Raleigh, N.C. — An effort to free some advanced practice nurses from physician oversight is being roundly criticized by North Carolina doctors groups.
The state now requires certified nurse midwives and nurse practitioners to be supervised by a physician. Meanwhile, state law has no statutory rules for the relationship between certified registered nurse anesthetists and physicians.
House Bill 88 would address both issues by repealing the supervision requirement and codifying a collaborative relationship between nurse anesthetists and doctors.
"This legislation will reduce the unnecessary regulatory burden on advanced practice nurses, expand access to care in our underserved areas (and) reduce the cost of health care," said sponsor Rep. Josh Dobson, R-McDowell. "We can do this without jeopardizing the quality and safety of care."

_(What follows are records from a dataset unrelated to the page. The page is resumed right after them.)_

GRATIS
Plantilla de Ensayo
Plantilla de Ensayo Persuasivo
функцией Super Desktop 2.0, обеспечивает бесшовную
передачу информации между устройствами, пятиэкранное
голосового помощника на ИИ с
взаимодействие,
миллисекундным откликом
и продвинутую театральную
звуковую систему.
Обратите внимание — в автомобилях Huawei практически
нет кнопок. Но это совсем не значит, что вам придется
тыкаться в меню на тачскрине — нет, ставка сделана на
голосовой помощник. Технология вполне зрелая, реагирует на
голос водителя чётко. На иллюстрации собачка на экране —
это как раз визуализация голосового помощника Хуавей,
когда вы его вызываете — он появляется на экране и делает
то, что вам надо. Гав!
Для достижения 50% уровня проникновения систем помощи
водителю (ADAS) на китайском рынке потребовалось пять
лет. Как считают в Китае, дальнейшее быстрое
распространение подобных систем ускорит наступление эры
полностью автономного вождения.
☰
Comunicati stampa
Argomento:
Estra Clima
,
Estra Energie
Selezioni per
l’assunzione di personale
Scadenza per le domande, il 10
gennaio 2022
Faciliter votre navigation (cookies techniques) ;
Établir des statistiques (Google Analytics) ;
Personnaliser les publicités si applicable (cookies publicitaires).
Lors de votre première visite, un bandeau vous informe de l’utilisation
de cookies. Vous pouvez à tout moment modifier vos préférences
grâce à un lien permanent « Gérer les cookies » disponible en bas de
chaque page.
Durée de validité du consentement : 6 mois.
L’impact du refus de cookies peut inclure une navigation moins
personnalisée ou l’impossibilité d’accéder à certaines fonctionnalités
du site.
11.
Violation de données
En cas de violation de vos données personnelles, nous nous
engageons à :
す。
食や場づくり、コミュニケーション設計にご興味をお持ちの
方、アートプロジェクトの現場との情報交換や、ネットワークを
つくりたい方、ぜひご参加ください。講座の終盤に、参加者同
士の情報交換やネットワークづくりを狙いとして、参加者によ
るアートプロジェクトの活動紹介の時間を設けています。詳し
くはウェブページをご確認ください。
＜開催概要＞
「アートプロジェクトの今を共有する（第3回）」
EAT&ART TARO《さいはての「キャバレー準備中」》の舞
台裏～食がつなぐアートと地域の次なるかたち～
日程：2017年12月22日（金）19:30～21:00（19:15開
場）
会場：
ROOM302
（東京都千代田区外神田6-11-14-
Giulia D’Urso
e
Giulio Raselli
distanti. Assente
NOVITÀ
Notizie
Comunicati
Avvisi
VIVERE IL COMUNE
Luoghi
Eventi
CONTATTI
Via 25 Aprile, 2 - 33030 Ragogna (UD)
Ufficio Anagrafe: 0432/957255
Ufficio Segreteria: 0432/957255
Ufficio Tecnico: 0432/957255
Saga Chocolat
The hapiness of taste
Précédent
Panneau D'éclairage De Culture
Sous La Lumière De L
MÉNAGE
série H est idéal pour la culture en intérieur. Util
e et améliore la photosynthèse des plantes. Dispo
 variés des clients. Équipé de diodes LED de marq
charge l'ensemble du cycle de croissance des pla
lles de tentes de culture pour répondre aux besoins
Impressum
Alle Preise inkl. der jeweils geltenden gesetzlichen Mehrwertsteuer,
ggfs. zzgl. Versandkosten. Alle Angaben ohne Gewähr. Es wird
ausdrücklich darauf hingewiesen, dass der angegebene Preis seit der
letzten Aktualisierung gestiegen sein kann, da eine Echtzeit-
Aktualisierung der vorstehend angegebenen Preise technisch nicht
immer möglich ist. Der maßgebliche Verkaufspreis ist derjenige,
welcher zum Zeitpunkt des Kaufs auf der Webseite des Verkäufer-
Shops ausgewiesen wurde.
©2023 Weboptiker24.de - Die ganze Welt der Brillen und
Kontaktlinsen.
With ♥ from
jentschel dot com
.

Dr. Conrad Flick, a family practice doctor, disagreed, saying advanced practice nurses are "not an equal substitute" for physicians, who undergo several years more of education and training.
"Who do you want to care for your family in times of need?" Flick asked.
Dr. Paul Rieker, past president of the North Carolina Society of Anesthesiologists, called the legislation "a radical change" that would allow nurses to practice medicine without proper training.
Dobson said the measure doesn't allow anyone to do anything they aren't already allowed to do. Nurse anesthetists already work independently in many rural North Carolina hospitals because one-fifth of North Carolina counties have no practicing anesthesiologists. Meanwhile, the supervision requirements for midwives and nurse practitioners involve paying a physician about $20,000 a year to review charts every six months, Dobson said.
"This provision is outdated and increases the regulatory burden and cost on nurse practitioners and midwives," he said.
Sponsor Rep. Donny Lambeth, R-Forsyth, noted that a majority of North Carolina residents will be 60 or older by 2035, and the state isn't producing enough physicians to meet the demand for health care, especially in rural areas.
"It is time to modernize this outdated law," Lambeth said.
Dr. Bill Ferrell, a Raleigh neurologist and legislative chairman for the North Carolina Medical Society, said there's no increased access to health care in states without physician supervision of nurses.
Patrick Ballentine, a lobbyist for the North Carolina Nurses Association, countered by citing several studies that show no adverse effects on patient health when advanced practice nurses are freed from such requirements.
"Don't let fear and smear confuse you," Ballentine told members of the House Health Committee, who will likely debate the proposal again next week.
Noting the lucrative fees paid by nurses to supervising physicians, he asked, "Is supervision really about patient safety ... or about something else?"
"There is no compelling health care reason to oppose this bill," he said.